Question

The values of ${{\text{K}}_{\text{w}}}$ at the physiological temperature $\left( {{{37}^o}{\text{C}}} \right)$ is $2.56 \times {10^{ - 14}}$ . What is the pH at the neutral point of water at this temperature, where there are equal numbers of ${{\text{H}}^ + }$ and ${\text{O}}{{\text{H}}^ - }$ ions? Note: answer in nearest integer

Answer 1

Ionic product of water or ${{\text{K}}_{\text{w}}}$ is the product of hydrogen ions and hydroxide ions present in the substance. It does not depend on concentration of water and depends only on temperature.

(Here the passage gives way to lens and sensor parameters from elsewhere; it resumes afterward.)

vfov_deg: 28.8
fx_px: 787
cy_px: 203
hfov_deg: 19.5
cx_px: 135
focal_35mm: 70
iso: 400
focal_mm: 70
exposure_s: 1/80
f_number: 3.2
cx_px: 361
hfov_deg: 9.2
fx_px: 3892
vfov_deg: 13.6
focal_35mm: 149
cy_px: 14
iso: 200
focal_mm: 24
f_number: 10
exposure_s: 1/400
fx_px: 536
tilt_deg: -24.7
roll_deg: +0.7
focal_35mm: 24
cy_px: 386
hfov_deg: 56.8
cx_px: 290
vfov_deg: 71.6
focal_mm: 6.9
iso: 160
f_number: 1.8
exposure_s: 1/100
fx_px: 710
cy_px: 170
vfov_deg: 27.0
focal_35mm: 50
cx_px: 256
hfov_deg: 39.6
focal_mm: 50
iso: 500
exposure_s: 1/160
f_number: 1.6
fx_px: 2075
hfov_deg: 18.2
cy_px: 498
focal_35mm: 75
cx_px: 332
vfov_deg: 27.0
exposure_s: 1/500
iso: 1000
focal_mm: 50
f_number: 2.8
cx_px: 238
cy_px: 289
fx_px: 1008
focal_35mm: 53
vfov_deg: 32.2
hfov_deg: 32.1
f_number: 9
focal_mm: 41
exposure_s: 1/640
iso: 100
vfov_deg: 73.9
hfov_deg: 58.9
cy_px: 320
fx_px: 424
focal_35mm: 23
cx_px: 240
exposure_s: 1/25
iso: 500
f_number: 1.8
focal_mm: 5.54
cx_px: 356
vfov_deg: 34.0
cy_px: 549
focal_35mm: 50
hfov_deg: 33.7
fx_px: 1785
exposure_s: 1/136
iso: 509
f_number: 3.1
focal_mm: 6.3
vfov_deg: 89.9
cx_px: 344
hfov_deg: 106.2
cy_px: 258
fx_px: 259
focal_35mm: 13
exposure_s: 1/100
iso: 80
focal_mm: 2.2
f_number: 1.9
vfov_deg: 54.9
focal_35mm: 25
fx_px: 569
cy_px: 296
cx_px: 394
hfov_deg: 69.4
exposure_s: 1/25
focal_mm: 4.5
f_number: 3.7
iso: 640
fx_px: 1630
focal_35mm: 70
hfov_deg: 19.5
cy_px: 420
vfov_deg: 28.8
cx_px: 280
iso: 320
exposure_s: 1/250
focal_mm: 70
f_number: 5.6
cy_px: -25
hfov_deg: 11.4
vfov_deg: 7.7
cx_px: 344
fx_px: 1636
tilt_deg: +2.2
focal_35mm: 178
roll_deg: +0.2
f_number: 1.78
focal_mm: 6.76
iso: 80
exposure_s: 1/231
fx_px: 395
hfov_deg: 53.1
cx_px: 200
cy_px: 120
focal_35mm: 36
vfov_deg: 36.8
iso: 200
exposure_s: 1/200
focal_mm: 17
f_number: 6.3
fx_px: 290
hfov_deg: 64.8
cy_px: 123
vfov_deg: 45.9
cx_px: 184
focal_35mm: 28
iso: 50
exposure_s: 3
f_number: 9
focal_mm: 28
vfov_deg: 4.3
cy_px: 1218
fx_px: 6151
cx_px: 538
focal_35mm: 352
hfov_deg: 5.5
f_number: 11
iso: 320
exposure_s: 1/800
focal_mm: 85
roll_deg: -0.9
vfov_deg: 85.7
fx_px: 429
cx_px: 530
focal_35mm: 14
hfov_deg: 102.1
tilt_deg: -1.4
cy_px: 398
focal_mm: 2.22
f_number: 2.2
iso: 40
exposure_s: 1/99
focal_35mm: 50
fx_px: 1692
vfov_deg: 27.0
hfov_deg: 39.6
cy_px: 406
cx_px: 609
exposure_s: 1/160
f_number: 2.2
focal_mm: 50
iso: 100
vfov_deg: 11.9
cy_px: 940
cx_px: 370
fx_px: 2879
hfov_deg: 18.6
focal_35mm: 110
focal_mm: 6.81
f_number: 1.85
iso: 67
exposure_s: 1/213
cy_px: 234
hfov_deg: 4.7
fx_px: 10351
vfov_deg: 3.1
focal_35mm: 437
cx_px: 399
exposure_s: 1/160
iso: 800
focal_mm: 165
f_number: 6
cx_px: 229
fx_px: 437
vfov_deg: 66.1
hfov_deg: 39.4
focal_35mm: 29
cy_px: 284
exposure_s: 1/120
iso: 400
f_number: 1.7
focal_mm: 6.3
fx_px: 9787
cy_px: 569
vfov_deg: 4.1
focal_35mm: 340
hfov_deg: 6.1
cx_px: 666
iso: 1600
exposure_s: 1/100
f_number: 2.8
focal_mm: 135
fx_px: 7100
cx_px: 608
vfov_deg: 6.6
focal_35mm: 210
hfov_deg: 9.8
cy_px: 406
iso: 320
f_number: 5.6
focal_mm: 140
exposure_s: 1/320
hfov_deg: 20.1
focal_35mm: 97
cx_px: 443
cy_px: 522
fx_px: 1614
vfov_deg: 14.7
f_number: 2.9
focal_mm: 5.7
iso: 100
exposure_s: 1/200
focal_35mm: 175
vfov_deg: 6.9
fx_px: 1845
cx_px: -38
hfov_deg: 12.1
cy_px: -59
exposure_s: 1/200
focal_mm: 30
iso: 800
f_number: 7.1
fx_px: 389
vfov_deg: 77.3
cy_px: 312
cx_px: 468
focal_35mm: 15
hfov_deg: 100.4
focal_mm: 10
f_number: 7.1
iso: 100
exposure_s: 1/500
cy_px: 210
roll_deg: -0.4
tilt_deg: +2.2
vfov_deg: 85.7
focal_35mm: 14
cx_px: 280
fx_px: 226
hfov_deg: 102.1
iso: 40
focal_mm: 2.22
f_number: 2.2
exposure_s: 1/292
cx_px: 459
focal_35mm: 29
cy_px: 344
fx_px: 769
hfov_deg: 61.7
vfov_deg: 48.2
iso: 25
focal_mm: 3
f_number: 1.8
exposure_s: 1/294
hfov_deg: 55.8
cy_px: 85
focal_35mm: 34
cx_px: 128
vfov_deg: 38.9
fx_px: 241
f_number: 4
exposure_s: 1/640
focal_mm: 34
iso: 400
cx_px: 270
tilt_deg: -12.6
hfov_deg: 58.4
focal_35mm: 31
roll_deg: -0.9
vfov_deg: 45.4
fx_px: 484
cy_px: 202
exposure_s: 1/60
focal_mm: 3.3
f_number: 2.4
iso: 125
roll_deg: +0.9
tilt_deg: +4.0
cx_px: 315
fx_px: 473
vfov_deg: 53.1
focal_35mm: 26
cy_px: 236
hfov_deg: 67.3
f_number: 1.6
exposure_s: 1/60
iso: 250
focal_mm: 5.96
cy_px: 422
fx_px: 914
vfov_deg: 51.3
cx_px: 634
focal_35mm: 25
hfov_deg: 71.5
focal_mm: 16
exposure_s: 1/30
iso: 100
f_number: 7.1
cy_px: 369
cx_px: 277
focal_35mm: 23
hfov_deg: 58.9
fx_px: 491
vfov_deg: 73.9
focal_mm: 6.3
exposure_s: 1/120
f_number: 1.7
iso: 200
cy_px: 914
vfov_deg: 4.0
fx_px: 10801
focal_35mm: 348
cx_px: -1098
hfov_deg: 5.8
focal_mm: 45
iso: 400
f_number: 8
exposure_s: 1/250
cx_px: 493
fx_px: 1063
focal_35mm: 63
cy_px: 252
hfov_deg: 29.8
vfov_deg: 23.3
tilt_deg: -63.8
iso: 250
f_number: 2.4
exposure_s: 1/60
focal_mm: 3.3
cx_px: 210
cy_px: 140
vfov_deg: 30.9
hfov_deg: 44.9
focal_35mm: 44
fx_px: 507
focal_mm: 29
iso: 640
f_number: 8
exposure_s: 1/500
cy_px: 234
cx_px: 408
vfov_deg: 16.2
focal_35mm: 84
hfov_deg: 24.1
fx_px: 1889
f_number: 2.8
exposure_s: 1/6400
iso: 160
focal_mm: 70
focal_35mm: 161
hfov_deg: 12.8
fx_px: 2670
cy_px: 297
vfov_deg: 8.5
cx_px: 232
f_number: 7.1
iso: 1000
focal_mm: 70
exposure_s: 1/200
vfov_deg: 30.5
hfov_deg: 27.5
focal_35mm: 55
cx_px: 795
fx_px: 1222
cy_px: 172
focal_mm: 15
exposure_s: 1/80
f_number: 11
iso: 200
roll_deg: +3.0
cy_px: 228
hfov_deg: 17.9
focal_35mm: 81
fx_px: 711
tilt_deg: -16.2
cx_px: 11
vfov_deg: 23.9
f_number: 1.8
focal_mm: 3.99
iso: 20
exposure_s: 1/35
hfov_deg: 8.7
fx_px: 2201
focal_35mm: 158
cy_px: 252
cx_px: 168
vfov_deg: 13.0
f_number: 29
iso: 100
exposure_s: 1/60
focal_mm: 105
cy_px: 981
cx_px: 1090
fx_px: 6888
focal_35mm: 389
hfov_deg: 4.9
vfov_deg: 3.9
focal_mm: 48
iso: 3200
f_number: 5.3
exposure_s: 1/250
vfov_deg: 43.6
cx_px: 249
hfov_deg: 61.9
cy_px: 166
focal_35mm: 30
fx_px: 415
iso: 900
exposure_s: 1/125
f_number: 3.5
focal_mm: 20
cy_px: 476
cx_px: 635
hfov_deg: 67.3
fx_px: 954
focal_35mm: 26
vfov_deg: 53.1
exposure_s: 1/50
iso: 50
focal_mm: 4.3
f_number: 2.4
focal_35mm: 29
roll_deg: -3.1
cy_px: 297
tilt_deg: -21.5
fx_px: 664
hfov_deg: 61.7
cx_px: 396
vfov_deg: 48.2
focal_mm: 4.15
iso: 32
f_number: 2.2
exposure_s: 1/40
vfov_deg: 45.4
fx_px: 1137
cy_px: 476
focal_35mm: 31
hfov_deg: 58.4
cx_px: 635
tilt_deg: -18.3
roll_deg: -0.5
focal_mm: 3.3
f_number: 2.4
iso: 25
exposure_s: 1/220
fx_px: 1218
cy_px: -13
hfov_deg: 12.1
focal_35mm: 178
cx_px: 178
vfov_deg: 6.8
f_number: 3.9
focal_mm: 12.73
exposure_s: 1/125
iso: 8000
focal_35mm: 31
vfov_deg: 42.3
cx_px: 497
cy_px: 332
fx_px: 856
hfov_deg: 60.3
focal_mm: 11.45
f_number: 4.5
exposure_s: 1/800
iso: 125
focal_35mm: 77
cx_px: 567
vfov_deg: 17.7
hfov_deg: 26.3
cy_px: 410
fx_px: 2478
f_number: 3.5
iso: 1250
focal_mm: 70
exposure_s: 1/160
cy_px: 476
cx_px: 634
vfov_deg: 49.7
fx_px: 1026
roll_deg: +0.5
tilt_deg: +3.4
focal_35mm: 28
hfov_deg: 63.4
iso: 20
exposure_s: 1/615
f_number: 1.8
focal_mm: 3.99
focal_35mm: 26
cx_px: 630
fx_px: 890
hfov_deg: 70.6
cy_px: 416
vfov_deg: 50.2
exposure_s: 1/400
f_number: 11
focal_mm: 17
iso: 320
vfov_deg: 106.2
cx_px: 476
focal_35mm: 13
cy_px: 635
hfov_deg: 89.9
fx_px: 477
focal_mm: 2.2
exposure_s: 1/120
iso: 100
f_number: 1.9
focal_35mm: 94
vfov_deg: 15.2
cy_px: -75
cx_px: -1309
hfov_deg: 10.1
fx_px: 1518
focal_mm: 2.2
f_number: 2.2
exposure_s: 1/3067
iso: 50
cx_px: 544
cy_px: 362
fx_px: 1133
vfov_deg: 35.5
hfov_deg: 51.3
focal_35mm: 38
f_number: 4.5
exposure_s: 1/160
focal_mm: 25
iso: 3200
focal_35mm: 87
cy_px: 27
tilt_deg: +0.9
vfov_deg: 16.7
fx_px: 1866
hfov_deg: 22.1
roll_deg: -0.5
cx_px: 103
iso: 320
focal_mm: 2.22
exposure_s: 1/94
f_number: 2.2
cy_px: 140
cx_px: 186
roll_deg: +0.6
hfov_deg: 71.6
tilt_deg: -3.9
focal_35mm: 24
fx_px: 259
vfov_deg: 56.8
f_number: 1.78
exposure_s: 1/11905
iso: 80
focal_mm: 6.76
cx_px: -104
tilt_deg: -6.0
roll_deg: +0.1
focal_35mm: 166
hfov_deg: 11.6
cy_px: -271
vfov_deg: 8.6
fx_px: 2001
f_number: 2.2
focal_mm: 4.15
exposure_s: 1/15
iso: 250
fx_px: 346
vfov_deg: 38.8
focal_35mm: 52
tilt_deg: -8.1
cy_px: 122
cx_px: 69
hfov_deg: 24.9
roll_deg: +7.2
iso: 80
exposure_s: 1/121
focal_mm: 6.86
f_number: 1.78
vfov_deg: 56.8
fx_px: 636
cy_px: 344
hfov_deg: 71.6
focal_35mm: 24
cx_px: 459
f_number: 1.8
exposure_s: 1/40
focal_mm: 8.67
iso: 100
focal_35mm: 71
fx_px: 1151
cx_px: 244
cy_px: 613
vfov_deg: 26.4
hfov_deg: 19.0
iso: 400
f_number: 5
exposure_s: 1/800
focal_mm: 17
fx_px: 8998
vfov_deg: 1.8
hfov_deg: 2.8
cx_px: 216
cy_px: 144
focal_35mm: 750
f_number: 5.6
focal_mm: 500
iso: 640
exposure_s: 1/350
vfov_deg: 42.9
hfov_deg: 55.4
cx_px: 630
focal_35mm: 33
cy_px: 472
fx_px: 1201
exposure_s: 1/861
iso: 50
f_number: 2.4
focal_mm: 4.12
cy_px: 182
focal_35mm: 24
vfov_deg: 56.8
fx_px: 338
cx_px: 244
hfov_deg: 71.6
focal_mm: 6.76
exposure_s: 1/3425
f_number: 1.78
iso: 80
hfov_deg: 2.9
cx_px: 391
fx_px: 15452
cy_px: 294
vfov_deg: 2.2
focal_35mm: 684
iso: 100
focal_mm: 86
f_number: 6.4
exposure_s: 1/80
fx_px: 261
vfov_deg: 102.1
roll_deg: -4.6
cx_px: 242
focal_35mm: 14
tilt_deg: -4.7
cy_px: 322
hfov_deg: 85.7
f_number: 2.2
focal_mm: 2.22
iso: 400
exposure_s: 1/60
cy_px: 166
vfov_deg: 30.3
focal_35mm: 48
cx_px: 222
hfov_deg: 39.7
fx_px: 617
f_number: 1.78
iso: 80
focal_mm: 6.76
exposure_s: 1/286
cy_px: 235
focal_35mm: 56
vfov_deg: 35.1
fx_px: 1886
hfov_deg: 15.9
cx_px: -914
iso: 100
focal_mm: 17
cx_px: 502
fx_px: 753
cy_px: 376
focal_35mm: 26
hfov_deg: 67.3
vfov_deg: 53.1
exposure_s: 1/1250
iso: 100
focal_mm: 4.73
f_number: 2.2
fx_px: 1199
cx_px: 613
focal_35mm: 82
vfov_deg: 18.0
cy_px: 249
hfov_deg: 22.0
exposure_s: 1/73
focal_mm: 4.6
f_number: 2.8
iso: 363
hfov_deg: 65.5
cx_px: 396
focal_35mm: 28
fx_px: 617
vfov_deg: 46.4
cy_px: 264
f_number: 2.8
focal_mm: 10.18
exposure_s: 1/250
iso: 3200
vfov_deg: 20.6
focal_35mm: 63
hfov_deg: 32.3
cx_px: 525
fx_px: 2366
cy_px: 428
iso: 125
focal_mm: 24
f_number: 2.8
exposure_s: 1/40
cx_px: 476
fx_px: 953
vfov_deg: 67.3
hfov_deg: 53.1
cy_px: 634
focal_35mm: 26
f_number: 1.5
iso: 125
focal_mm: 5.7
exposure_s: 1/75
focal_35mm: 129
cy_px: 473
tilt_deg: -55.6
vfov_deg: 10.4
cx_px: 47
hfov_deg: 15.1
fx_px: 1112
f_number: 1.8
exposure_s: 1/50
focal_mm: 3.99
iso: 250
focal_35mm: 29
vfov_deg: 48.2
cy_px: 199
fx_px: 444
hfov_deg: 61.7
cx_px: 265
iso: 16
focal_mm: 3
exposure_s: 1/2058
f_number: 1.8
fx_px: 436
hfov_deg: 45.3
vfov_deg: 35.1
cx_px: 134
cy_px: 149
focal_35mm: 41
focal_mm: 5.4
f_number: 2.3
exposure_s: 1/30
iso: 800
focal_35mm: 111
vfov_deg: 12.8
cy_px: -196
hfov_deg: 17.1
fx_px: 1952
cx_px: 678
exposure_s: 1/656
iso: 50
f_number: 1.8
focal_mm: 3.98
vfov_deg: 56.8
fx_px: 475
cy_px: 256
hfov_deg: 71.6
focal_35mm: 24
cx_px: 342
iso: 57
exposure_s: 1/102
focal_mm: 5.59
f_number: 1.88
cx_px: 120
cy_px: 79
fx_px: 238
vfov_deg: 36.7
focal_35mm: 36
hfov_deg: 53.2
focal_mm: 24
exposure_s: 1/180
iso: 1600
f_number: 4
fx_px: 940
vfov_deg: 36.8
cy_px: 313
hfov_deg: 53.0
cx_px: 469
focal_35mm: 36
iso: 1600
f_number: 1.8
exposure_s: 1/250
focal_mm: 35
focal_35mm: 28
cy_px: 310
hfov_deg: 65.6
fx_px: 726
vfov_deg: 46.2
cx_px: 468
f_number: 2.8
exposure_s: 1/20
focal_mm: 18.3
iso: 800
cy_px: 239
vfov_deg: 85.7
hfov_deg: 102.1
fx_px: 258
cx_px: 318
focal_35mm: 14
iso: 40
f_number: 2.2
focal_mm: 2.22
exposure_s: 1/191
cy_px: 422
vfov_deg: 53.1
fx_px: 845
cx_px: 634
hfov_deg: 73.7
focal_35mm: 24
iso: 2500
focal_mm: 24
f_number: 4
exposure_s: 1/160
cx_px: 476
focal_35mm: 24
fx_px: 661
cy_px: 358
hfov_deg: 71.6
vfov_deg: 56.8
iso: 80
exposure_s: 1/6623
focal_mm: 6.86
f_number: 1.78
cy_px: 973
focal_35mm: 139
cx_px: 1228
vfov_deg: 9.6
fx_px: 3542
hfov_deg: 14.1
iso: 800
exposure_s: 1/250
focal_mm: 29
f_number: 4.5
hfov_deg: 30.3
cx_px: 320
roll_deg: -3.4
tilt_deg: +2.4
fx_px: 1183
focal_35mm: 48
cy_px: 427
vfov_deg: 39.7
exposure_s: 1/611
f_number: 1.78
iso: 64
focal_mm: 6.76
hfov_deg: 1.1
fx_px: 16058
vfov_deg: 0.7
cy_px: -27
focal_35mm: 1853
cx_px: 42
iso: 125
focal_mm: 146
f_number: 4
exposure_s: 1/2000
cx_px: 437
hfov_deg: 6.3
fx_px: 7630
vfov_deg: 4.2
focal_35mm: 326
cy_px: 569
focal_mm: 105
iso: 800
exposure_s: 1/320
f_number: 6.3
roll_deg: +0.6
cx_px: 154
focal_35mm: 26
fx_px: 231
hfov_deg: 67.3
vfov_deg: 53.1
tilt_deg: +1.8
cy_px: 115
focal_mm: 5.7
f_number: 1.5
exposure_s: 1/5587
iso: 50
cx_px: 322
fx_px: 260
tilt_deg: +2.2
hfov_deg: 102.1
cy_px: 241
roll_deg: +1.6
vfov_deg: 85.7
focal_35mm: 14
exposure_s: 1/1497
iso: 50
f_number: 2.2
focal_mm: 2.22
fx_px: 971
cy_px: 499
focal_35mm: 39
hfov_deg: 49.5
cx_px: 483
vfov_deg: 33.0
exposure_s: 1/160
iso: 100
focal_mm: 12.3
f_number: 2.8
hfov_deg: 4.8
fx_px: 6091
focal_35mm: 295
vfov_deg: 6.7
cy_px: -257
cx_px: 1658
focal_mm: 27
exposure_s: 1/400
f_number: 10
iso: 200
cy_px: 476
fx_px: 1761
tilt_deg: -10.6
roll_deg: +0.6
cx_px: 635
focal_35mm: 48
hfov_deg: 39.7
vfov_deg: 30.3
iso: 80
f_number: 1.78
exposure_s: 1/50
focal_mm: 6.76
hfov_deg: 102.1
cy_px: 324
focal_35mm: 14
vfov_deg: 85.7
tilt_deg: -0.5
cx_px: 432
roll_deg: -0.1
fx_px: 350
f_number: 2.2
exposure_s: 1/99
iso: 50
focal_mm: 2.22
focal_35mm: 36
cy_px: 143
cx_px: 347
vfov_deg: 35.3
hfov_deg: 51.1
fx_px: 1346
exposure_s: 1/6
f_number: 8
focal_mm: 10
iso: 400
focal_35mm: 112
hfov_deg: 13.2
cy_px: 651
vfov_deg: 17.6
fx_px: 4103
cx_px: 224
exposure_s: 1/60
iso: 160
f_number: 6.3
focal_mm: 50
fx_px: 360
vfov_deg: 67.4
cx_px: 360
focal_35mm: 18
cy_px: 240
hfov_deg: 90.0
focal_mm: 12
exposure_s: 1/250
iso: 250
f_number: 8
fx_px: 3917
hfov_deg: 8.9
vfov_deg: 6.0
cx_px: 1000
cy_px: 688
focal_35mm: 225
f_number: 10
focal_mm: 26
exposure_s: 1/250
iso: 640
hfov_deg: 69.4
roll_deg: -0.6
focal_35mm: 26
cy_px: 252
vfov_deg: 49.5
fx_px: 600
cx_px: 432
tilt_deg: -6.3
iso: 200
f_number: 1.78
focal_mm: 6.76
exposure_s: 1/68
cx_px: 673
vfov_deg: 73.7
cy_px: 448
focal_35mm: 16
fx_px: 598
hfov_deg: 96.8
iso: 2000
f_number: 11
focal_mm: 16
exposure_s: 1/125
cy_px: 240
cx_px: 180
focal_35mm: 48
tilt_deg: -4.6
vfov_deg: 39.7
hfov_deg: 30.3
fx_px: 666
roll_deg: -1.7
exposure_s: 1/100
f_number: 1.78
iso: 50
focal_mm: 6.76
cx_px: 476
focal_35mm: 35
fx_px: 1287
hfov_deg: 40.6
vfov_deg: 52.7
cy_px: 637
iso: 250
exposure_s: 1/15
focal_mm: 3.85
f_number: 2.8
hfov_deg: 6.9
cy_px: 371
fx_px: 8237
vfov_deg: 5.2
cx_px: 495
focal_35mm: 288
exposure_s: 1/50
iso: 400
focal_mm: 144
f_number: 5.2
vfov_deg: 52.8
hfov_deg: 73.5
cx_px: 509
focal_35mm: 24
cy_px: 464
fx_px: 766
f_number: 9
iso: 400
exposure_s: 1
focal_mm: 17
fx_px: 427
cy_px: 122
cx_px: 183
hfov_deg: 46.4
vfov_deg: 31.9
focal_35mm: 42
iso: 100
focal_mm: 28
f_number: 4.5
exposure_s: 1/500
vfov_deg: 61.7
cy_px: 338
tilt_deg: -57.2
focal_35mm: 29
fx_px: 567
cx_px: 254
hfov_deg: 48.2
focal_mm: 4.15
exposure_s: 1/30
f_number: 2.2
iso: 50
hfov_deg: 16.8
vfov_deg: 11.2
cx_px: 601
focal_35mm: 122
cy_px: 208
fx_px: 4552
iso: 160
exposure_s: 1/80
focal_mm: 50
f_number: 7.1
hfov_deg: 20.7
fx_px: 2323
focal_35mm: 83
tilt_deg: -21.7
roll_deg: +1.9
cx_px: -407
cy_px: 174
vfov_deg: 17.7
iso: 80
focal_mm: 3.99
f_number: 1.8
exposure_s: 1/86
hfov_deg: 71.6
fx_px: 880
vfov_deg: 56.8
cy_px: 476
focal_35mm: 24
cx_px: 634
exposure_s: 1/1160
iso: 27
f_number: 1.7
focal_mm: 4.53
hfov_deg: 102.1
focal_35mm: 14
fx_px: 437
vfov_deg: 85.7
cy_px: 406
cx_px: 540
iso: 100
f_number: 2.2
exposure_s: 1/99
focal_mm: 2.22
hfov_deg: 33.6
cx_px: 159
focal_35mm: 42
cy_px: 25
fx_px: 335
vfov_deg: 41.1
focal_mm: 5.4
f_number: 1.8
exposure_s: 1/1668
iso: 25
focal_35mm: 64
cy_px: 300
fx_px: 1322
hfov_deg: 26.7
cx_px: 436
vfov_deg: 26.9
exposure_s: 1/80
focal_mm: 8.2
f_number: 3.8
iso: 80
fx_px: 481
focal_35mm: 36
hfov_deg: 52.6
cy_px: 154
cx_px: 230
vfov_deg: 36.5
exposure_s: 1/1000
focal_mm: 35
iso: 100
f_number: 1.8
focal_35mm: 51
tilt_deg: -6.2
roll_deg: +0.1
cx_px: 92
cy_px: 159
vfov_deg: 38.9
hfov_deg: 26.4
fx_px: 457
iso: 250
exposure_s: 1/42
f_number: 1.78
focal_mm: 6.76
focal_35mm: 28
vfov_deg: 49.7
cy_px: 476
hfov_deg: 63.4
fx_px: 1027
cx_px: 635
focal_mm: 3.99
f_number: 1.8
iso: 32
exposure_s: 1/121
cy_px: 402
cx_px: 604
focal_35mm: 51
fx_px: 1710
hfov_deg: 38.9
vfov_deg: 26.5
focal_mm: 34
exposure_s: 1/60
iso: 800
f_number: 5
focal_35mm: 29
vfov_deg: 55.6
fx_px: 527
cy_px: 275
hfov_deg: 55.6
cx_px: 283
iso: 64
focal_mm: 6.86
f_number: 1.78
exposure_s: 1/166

Complete step by step answer:
For the autoprotolysis reaction of the water as follow: ${{\text{H}}_2}{\text{O}} + {{\text{H}}_2}{\text{O}} \to {\text{O}}{{\text{H}}^ - } + {{\text{H}}_3}{{\text{O}}^ + }$ , the constant can be written as ${\text{K}} = \dfrac{{\left[ {{\text{O}}{{\text{H}}^ - }} \right]\left[ {{{\text{H}}_3}{{\text{O}}^ + }} \right]}}{{{{\left[ {{{\text{H}}_2}{\text{O}}} \right]}^2}}}$ and it can be rearranged to write: ${\text{K}}.{\left[ {{{\text{H}}_2}{\text{O}}} \right]^2} = \left[ {{\text{O}}{{\text{H}}^ - }} \right]\left[ {{{\text{H}}_3}{{\text{O}}^ + }} \right]$ and this is known by the ionization constant of water or ionic product of water: ${{\text{K}}_{\text{w}}} = \left[ {{\text{O}}{{\text{H}}^ - }} \right]\left[ {{{\text{H}}_3}{{\text{O}}^ + }} \right] = \left[ {{\text{O}}{{\text{H}}^ - }} \right]\left[ {{{\text{H}}^ + }} \right]$ . The ${{\text{K}}_{\text{w}}}$ does not depend on the amount of water but depends on temperature. So, basically the ionic product of water is the product of hydrogen ions and hydroxide ions present in the solution. At ${25^o}{\text{C}}$ , the value of ${{\text{K}}_{\text{w}}}$ is ${10^{ - 14}}$ and the value of ionic product of water increases with the increasing temperature.
As given in the question, the water is at neutral point which states that concentration of hydrogen ion and hydroxide ion is equal $\left[ {{{\text{H}}^ + }} \right] = \left[ {{\text{O}}{{\text{H}}^ - }} \right]$ and the value of ${{\text{K}}_{\text{w}}}$ at the physiological temperature $\left( {{{37}^o}{\text{C}}} \right)$ is $2.56 \times {10^{ - 14}}$ , it can be given as:
${{\text{K}}_{\text{w}}} = \left[ {{{\text{H}}^ + }} \right]\left[ {{\text{O}}{{\text{H}}^ - }} \right]$ and as we know $\left[ {{{\text{H}}^ + }} \right] = \left[ {{\text{O}}{{\text{H}}^ - }} \right]$ , thereby
${{\text{K}}_{\text{w}}} = \left[ {{{\text{H}}^ + }} \right]\left[ {{{\text{H}}^ + }} \right] = {\left[ {{{\text{H}}^ + }} \right]^2}$
$\left[ {{{\text{H}}^ + }} \right] = {\left( {{{\text{K}}_{\text{w}}}} \right)^{\dfrac{1}{2}}}$ and putting the value of ${{\text{K}}_{\text{w}}}$ which is $2.56 \times {10^{ - 14}}$ ,
$\left[ {{{\text{H}}^ + }} \right] = {\left( {2.56 \times {{10}^{ - 14}}} \right)^{\dfrac{1}{2}}}$
$\left[ {{{\text{H}}^ + }} \right] = 1.6 \times {10^{ - 7}}$ . This concentration of hydrogen ions can be used to determine pH of a solution.
And as we know, pH of a solution is equal to the negative logarithm of hydrogen ion concentration. The pH can be given as: ${\text{pH}} = - {\text{log}}\left[ {{{\text{H}}^ + }} \right]$ and as we have $\left[ {{{\text{H}}^ + }} \right] = 1.6 \times {10^{ - 7}}$ , therefore pH will be equal to ${\text{pH}} = - {\text{log}}\left[ {1.6 \times {{10}^{ - 7}}} \right] = 7 - 0.20 = 6.8$ .

Thus, the correct answer is $6.8$ or 7.

Note:
The value of ${{\text{K}}_{\text{w}}}$ does not depend upon the nature of mixture whether it is acidic, basic or neutral. It is constant for a given temperature condition.